_List of tasks_
1. Set down the stretch of the passage about the book Roots from "The book, which" through "our cultural history.", word for word.
2. From the rows, extract the stretch from the line containing "### 2.4.1 테스트를 위한 애플리케이션 컨텍스트 관리" through the line containing "사용되는 특별한 애노테이션이다.", repeating every line in it exactly as it appears, both end lines included.

[[ Excerpt to read open ]]

The book, which was based on Haley’s family history, is a critical work that shaped how we talk about Black family history and the transatlantic slave trade. Haley was raised in Tennessee, where a 13-foot bronze statue of him still stands in Knoxville. While Haley received a lot of criticism of the methodology used for his novel and was sued by folklorist Harold Courlander for plagiarism, there is no denying the extraordinary impact of Roots. The television adaptation of his novel was groundbreaking in terms of bringing the horrors of the transatlantic slave trade directly to the living rooms of 130 million Americans in 1977. The miniseries aired over the course of eight consecutive nights that, more or less, rocked the nation and became a pivotal contribution to our cultural history.

So for Knox County Schools, of all places, to have made a decision to ban one of the most consequential books by a native Tennessean from library shelves under the guise of their Age-Appropriate Materials Act was jarring, if not surprising. The community was jarred, too. Knox County ultimately decided to reverse its ban per a memo released on May 26, 2026, after significant backlash.

[[ Excerpt to read closed ]]
[[ Provided entries open ]]

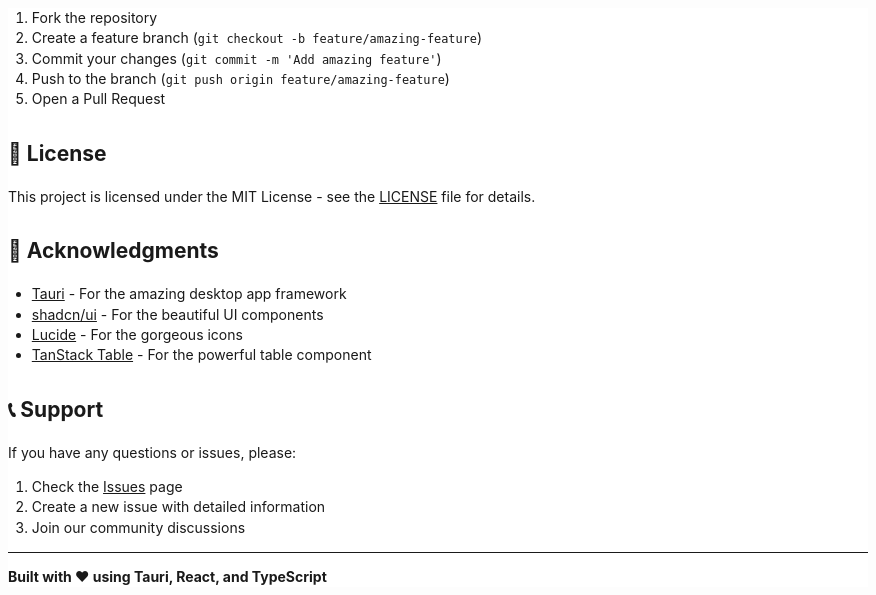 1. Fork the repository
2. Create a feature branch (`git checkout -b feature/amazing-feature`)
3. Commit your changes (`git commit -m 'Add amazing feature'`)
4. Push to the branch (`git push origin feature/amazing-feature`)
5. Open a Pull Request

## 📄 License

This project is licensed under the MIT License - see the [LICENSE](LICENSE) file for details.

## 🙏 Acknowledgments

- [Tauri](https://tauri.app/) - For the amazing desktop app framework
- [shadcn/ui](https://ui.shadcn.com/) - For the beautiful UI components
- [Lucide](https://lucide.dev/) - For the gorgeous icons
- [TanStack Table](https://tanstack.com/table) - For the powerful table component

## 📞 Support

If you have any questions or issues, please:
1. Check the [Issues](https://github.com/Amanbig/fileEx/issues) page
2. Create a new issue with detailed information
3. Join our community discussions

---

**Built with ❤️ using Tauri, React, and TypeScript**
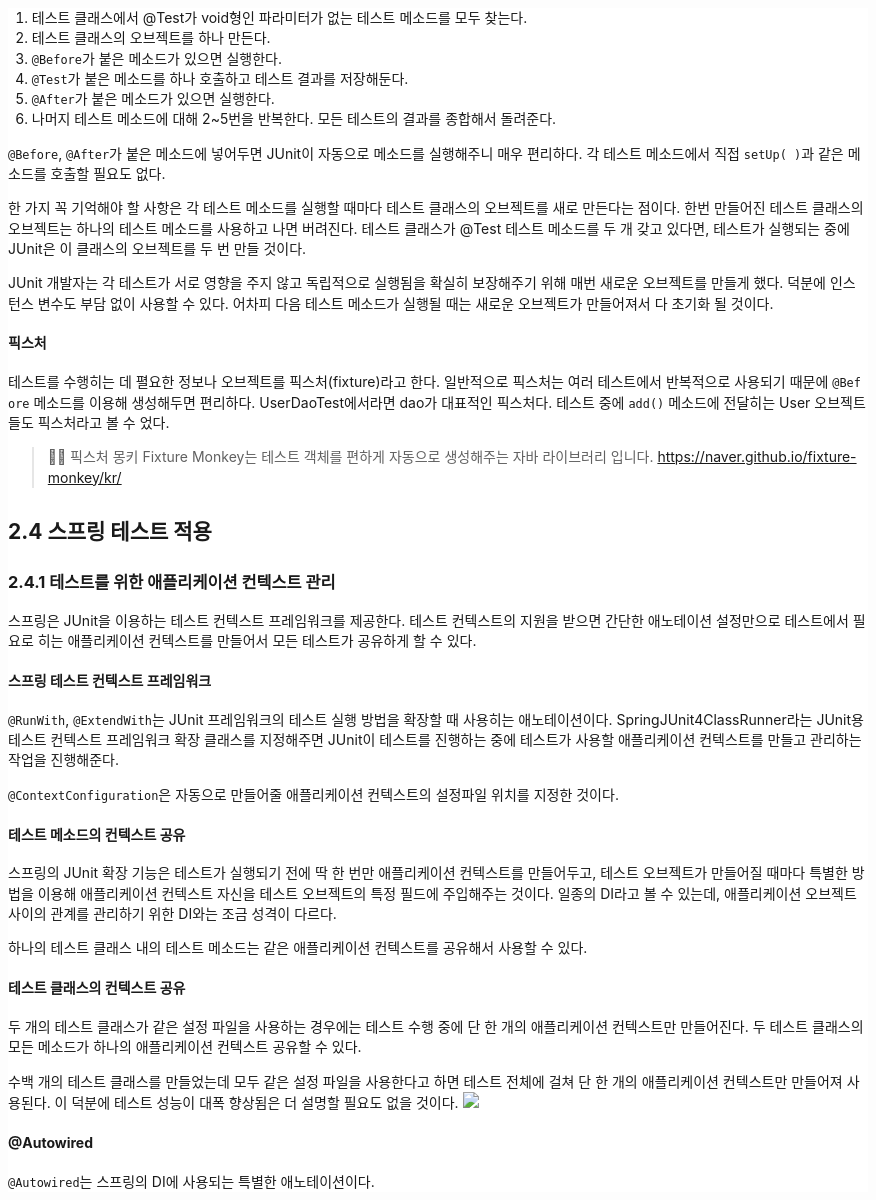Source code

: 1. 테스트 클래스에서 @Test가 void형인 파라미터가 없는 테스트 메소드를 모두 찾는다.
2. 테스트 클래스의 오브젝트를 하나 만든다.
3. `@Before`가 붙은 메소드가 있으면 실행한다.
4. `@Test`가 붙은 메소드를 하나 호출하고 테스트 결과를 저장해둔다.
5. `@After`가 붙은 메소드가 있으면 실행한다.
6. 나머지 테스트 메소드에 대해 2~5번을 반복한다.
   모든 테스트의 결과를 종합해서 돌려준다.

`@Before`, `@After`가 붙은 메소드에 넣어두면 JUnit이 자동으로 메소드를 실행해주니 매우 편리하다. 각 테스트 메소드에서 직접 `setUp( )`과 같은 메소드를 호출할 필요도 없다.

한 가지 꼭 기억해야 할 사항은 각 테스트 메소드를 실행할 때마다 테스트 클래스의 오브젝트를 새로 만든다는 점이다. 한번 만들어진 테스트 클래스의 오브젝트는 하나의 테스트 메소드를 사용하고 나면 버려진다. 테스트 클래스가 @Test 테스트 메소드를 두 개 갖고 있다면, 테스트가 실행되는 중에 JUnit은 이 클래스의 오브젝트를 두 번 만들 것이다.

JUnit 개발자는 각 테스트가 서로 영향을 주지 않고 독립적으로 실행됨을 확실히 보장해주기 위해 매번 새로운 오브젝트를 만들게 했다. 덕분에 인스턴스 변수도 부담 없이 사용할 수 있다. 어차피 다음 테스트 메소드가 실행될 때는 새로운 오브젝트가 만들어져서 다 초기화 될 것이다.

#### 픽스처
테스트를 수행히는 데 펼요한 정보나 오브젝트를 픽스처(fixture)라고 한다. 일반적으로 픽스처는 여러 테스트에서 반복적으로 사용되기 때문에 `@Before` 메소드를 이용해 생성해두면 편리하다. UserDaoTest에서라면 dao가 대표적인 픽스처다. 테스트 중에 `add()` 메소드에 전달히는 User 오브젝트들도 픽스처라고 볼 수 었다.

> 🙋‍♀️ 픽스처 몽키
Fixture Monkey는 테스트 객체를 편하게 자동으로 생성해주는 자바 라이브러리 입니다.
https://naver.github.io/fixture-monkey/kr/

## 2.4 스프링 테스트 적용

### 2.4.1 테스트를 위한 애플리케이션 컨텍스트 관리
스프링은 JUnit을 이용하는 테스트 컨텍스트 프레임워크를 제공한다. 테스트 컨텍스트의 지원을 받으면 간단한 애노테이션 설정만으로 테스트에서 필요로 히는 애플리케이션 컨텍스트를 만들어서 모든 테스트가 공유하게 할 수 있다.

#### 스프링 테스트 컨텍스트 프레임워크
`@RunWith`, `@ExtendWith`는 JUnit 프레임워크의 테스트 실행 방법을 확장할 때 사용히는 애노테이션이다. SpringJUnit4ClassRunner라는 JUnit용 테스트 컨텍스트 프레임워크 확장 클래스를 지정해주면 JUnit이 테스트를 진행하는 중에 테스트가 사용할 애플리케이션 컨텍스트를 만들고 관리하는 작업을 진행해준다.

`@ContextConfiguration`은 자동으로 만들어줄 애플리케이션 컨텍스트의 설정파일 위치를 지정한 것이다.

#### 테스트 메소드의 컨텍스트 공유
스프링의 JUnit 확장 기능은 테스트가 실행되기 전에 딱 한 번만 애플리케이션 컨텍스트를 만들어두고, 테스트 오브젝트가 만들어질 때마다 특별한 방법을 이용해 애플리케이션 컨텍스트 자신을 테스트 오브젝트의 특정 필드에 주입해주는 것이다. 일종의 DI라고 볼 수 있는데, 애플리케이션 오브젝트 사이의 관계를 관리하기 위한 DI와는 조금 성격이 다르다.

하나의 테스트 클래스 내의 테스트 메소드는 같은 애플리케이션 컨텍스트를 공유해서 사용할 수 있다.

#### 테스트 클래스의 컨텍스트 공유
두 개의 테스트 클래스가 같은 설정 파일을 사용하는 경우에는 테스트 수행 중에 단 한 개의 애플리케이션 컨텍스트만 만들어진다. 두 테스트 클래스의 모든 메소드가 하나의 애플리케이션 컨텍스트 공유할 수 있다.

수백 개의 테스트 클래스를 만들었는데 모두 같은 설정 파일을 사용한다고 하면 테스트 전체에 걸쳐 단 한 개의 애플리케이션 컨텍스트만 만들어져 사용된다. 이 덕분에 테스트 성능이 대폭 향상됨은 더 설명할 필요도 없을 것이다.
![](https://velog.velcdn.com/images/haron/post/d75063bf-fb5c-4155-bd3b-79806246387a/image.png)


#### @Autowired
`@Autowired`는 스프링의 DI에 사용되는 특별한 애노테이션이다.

[[ Provided entries closed ]]
[[ Provided entries open ]]

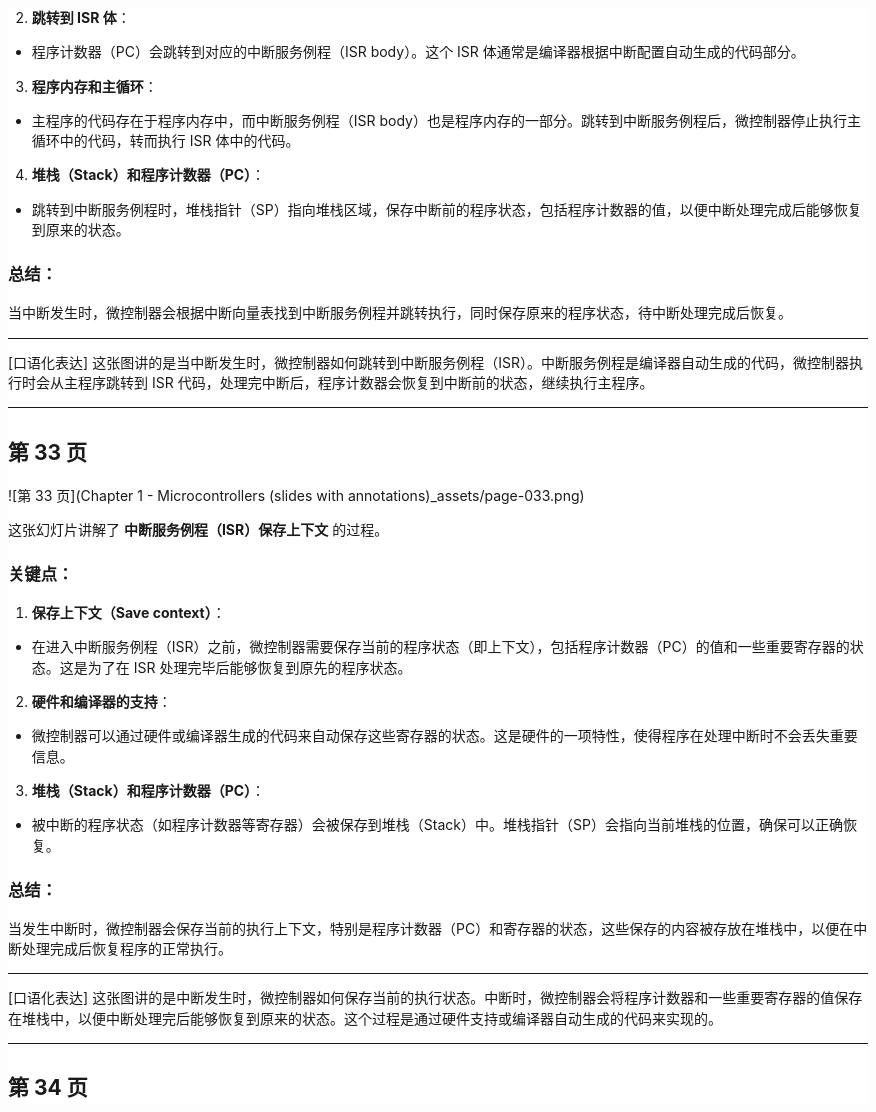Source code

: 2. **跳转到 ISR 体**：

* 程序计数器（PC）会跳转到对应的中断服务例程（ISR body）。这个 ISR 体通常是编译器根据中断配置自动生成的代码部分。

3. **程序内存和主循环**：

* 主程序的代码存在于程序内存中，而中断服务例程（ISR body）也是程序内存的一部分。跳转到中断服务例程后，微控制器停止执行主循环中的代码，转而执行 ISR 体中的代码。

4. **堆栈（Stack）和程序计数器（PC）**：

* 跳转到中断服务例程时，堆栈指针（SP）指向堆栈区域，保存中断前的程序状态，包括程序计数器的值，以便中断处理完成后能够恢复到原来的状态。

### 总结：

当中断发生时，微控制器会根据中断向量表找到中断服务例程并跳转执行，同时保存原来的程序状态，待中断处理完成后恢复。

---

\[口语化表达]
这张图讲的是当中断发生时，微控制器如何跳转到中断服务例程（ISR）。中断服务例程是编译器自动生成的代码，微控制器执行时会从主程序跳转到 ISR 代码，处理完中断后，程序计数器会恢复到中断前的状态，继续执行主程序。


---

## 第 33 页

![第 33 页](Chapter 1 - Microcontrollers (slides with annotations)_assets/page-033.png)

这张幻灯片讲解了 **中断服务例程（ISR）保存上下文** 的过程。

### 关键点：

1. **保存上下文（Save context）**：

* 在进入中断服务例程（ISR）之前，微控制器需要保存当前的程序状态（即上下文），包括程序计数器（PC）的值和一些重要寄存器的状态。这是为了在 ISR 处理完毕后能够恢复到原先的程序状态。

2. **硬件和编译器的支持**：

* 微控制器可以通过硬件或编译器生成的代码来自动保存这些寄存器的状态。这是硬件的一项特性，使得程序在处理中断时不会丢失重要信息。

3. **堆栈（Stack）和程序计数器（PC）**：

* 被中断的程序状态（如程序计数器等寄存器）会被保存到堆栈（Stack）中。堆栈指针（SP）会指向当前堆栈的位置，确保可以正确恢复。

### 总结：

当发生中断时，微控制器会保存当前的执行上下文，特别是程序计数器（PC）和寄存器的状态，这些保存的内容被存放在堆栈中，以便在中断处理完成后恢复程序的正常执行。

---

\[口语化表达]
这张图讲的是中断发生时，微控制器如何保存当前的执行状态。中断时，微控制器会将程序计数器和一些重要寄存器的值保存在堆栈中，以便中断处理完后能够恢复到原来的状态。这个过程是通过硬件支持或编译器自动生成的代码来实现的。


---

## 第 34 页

[[ Provided entries closed ]]
[[ Provided entries open ]]

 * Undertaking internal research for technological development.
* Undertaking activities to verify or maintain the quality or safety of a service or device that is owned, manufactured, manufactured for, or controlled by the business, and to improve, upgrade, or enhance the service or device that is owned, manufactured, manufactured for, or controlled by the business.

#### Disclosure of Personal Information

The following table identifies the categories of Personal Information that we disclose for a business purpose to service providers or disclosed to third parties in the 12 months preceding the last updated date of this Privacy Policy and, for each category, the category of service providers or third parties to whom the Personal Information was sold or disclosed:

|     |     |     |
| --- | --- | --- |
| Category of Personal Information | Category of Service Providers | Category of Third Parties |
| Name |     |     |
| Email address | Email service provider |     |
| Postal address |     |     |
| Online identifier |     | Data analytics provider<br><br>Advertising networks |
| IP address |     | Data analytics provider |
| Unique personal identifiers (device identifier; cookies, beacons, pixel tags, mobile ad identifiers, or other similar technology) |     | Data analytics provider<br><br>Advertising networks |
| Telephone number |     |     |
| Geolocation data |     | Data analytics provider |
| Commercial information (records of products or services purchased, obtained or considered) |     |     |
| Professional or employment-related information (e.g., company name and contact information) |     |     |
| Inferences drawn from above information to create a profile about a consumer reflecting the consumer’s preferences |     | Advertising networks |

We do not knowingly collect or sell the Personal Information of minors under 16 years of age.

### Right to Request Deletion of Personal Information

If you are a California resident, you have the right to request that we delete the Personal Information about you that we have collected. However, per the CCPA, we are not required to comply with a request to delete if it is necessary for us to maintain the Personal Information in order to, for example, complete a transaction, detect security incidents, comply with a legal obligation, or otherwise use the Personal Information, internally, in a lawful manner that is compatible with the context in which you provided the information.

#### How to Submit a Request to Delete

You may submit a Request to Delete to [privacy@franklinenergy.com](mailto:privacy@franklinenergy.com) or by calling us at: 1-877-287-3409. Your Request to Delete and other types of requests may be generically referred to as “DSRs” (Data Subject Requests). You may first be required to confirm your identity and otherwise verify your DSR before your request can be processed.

[[ Provided entries closed ]]

_Responses to the tasks_
1.
The book, which was based on Haley’s family history, is a critical work that shaped how we talk about Black family history and the transatlantic slave trade. Haley was raised in Tennessee, where a 13-foot bronze statue of him still stands in Knoxville. While Haley received a lot of criticism of the methodology used for his novel and was sued by folklorist Harold Courlander for plagiarism, there is no denying the extraordinary impact of Roots. The television adaptation of his novel was groundbreaking in terms of bringing the horrors of the transatlantic slave trade directly to the living rooms of 130 million Americans in 1977. The miniseries aired over the course of eight consecutive nights that, more or less, rocked the nation and became a pivotal contribution to our cultural history.

2.
### 2.4.1 테스트를 위한 애플리케이션 컨텍스트 관리
스프링은 JUnit을 이용하는 테스트 컨텍스트 프레임워크를 제공한다. 테스트 컨텍스트의 지원을 받으면 간단한 애노테이션 설정만으로 테스트에서 필요로 히는 애플리케이션 컨텍스트를 만들어서 모든 테스트가 공유하게 할 수 있다.

#### 스프링 테스트 컨텍스트 프레임워크
`@RunWith`, `@ExtendWith`는 JUnit 프레임워크의 테스트 실행 방법을 확장할 때 사용히는 애노테이션이다. SpringJUnit4ClassRunner라는 JUnit용 테스트 컨텍스트 프레임워크 확장 클래스를 지정해주면 JUnit이 테스트를 진행하는 중에 테스트가 사용할 애플리케이션 컨텍스트를 만들고 관리하는 작업을 진행해준다.

`@ContextConfiguration`은 자동으로 만들어줄 애플리케이션 컨텍스트의 설정파일 위치를 지정한 것이다.

#### 테스트 메소드의 컨텍스트 공유
스프링의 JUnit 확장 기능은 테스트가 실행되기 전에 딱 한 번만 애플리케이션 컨텍스트를 만들어두고, 테스트 오브젝트가 만들어질 때마다 특별한 방법을 이용해 애플리케이션 컨텍스트 자신을 테스트 오브젝트의 특정 필드에 주입해주는 것이다. 일종의 DI라고 볼 수 있는데, 애플리케이션 오브젝트 사이의 관계를 관리하기 위한 DI와는 조금 성격이 다르다.

하나의 테스트 클래스 내의 테스트 메소드는 같은 애플리케이션 컨텍스트를 공유해서 사용할 수 있다.

#### 테스트 클래스의 컨텍스트 공유
두 개의 테스트 클래스가 같은 설정 파일을 사용하는 경우에는 테스트 수행 중에 단 한 개의 애플리케이션 컨텍스트만 만들어진다. 두 테스트 클래스의 모든 메소드가 하나의 애플리케이션 컨텍스트 공유할 수 있다.

수백 개의 테스트 클래스를 만들었는데 모두 같은 설정 파일을 사용한다고 하면 테스트 전체에 걸쳐 단 한 개의 애플리케이션 컨텍스트만 만들어져 사용된다. 이 덕분에 테스트 성능이 대폭 향상됨은 더 설명할 필요도 없을 것이다.
![](https://velog.velcdn.com/images/haron/post/d75063bf-fb5c-4155-bd3b-79806246387a/image.png)


#### @Autowired
`@Autowired`는 스프링의 DI에 사용되는 특별한 애노테이션이다.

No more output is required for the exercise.